Władimir Putin oczekuje na operację, która ma się odbyć w ciągu kolejnych kilku dni. Kreml jest przygotowany na każdy rozwój wydarzeń, w tym na ten najgorszy. Informację ujawnił włoski dziennik „Il Messaggiero” w oparciu o doniesienia izraelskiego publicysty.
Putin czeka na operację. Kreml gotowy na najgorsze
Władimir Putin – jak czytamy we włoskim dzienniku – cierpi na raka trzustki i ma w ciągu najbliższych dni zostać poddany operacji. Jego otoczenie przygotowuje się na ewentualne komplikacje i najgorszy scenariusz zakładając, że prezydent Federacji Rosyjskiej nie wyjdzie z tego cało.
O tajemniczej chorobie i schorzeniach Putina mówi się od dawna, a już na pewno od momentu, gdy rozpoczęła się inwazja Rosji na Ukrainę. Putin kilka razy pojawiał się publicznie w ostatnich tygodniach i wyraźnie widać było, że coś jest z nim nie tak.
– Mówi się, że tajemnicza choroba Putina to rak trzustki, a w ciągu najbliższych kilku dni odbędzie się pilna operacja – czytamy we włoskim „Il Messaggiero„. Dziennikarze pisali również o nowotworze tarczycy, ale nie ma oficjalnego potwierdzenia, że Putin na taką chorobę cierpi.
Izraelski dziennikarz potwierdza rewelacje
Prezydent Rosji ma być operowany w Narodowym Centrum Badań nad Rakiem N.N. Błochin w Moskwie. Nie ma obecnie w tym kraju lepszego miejsca dla takich pacjentów jak Władimir Putin.

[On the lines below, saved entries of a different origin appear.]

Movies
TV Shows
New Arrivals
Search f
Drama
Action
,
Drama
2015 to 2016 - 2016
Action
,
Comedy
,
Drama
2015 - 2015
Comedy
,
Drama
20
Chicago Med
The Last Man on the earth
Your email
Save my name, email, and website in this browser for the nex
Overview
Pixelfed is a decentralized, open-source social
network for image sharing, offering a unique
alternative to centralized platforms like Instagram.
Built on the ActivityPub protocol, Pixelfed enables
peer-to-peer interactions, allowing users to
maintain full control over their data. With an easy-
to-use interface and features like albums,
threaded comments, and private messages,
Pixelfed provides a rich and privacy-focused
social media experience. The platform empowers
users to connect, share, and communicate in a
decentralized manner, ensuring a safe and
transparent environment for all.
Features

Pracują tam najlepsi z najlepszych jeśli chodzi o onkologię.
Izraelski dziennikarz Mark Kotylarsky poinformował, że o zbliżającej się operacji Putina wieści przekazała mu osoba z otoczenia Kremla, ale też medycy z Moskwy, do których udało mu się dotrzeć. Już teraz jeden z budynków szpitala ma być przygotowywany do leczenia prezydenta Rosji. Zawieszono tam przyjmowanie nowych pacjentów.

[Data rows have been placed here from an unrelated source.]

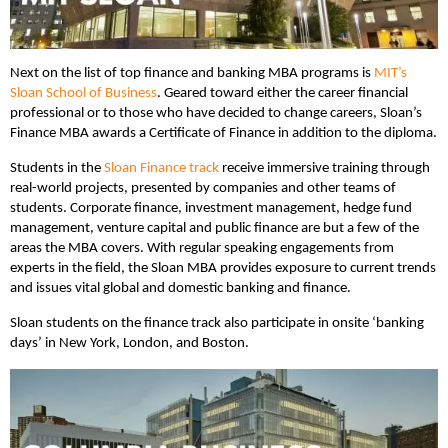
Next on the list of top finance and banking MBA programs is
MIT’s
Sloan School of Business
. Geared toward either the career financial
professional or to those who have decided to change careers, Sloan’s
Finance MBA awards a Certificate of Finance in addition to the diploma.
Students in the
Sloan Finance track
receive immersive training through
real-world projects, presented by companies and other teams of
students. Corporate finance, investment management, hedge fund
management, venture capital and public finance are but a few of the
areas the MBA covers. With regular speaking engagements from
experts in the field, the Sloan MBA provides exposure to current trends
and issues vital global and domestic banking and finance.
Sloan students on the finance track also participate in onsite ‘banking
days’ in New York, London, and Boston.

Publicysta potwierdził też, że na Kremlu trwają przygotowania na ewentualny „najgorszy scenariusz„. Chodzi nie tylko o śmierć Putina w razie niepowodzenia operacji, ale też o brak możliwości sprawowania przez niego władzy. Kompetencje władzy przejąć by mogła wówczas Rada Państwa.